The third difference.
The same modality reaches different layers in each.
The clinical consequence of the previous point is the one that often gets named late. A modality that does excellent work on a discrete trauma memory does not necessarily reach the regulatory baseline that formed in childhood. Patients with CPTSD often complete a course of well-conducted PTSD-focused therapy, report a real and measurable reduction in intrusion symptoms, and re-present a year later with affective dysregulation, a self-concept that did not change, and the same relational pattern that brought them in.
This is not a treatment failure. The treatment did what it was designed to do. The patient was carrying more than the treatment was designed to address.
The frame that “treatment isn't working” is often, in CPTSD, more accurately stated as “the modality reached the layer it could reach”. The trauma memory was processed. The architectural conditions that the trauma developed inside were not. They are different jobs, and they require different sequences of work, in collaboration with a clinician who can hold both.
This is also the structural reason that CPTSD often gets re-diagnosed several times before it is named. The early symptoms look like PTSD because they are PTSD, plus more. Treating the PTSD reduces those specific symptoms and uncovers the remainder, which then gets called something else, often borderline traits, often persistent depression, sometimes ADHD. Each of those names captures a fragment. None of them captures the underlying pattern that produced all of them.
The cost of the re-diagnosis path is not just clinical. It is also the cost the patient pays in the meantime, in self-explanation. Each new label is integrated into a self-concept that already had “something is wrong with me” wired in early, and another label gets read as another confirmation. The shift, when CPTSD finally gets named accurately, is often a relief out of proportion to the diagnostic content, because for the first time the patient has a frame that explains the whole pattern, not a piece of it.
The fourth difference.
The sequence of the work matters more.
The ICD-11 framework, drawing on Herman's original conceptualisation (Herman, 1992), describes a phase model for CPTSD work that PTSD work does not need with the same strictness. Stabilisation first. Trauma processing only when stabilisation is in place. Integration last. Skipping the first phase, in CPTSD, is not just less effective. It is structurally risky. The patient who does not yet have the capacity to come back from activation cannot use trauma-memory work to update the prediction circuit; they get flooded, the work overshoots the window of tolerance, and the system installs a new association: this work is dangerous.

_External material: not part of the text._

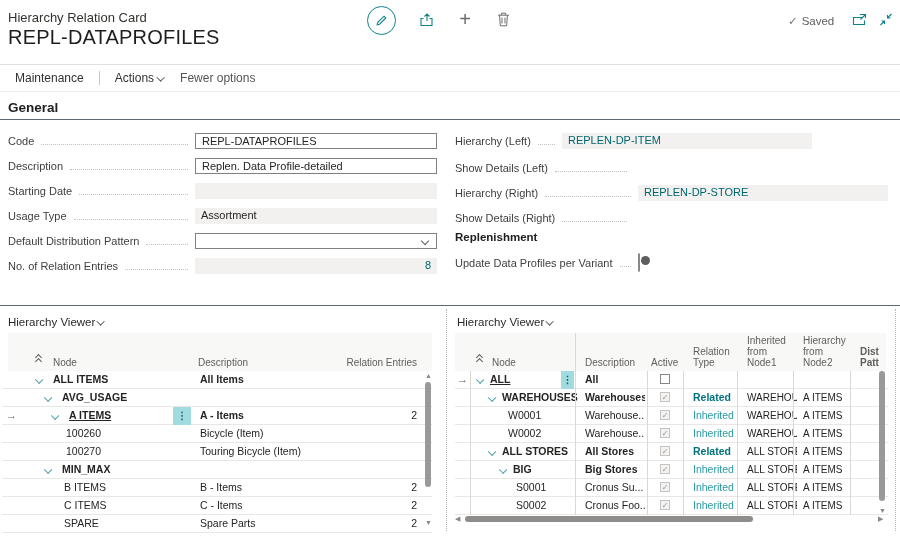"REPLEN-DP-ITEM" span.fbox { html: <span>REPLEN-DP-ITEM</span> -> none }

In a small clinical-phenomenological study (Laugman, 2026), the protocol was applied to PTSD presentations specifically, where the regulatory baseline was relatively intact and the work could move directly to the trauma memory layer. The same protocol, applied to CPTSD, requires a longer first phase before it reaches the same operational point, and the work is layered rather than linear. This is not a limitation of the method. It is a structural feature of what CPTSD is.

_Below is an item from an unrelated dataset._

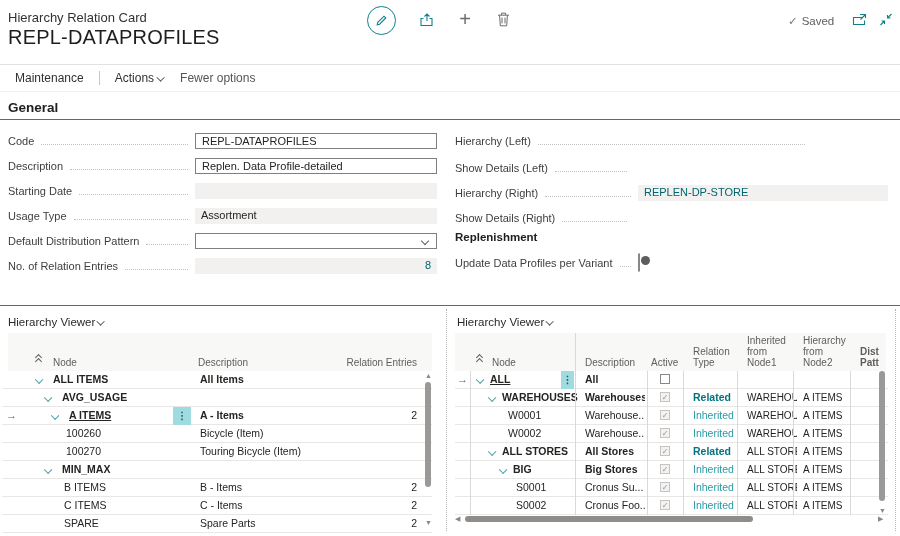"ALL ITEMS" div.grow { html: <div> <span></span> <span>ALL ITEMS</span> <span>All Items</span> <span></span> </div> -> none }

“The work of healing a fracture is finite. The work of changing a posture is iterative, layered, and slower. Knowing which one you are in changes how you measure progress.”

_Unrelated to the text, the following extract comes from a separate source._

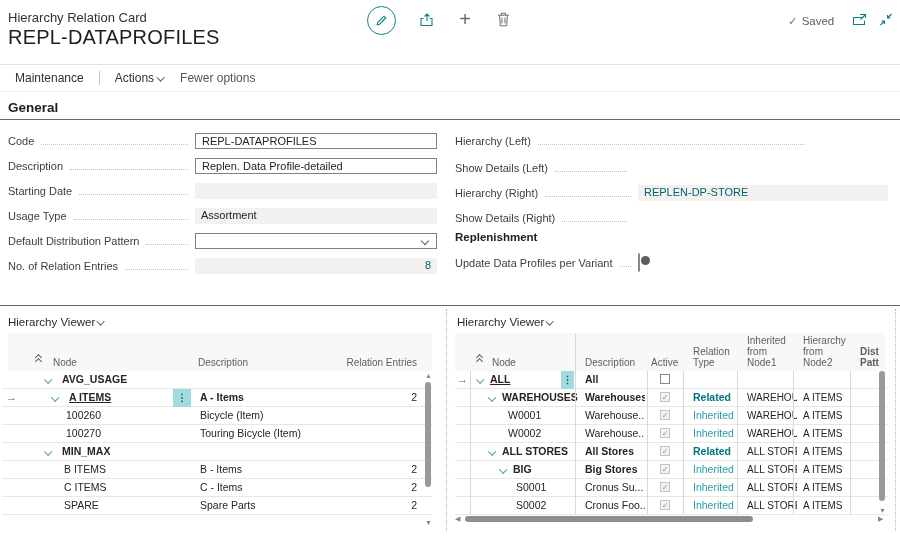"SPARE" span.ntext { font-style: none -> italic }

The patient with PTSD measures progress against the pre-event self. The patient with CPTSD has to build the reference point first, and then measure against something that did not exist before the work. Both are real, both are possible, and both produce structural change. Confusing one for the other is what makes years of competent work feel like nothing changed, when in fact the work was correct for the diagnosis it was aimed at, and aimed at the wrong diagnosis.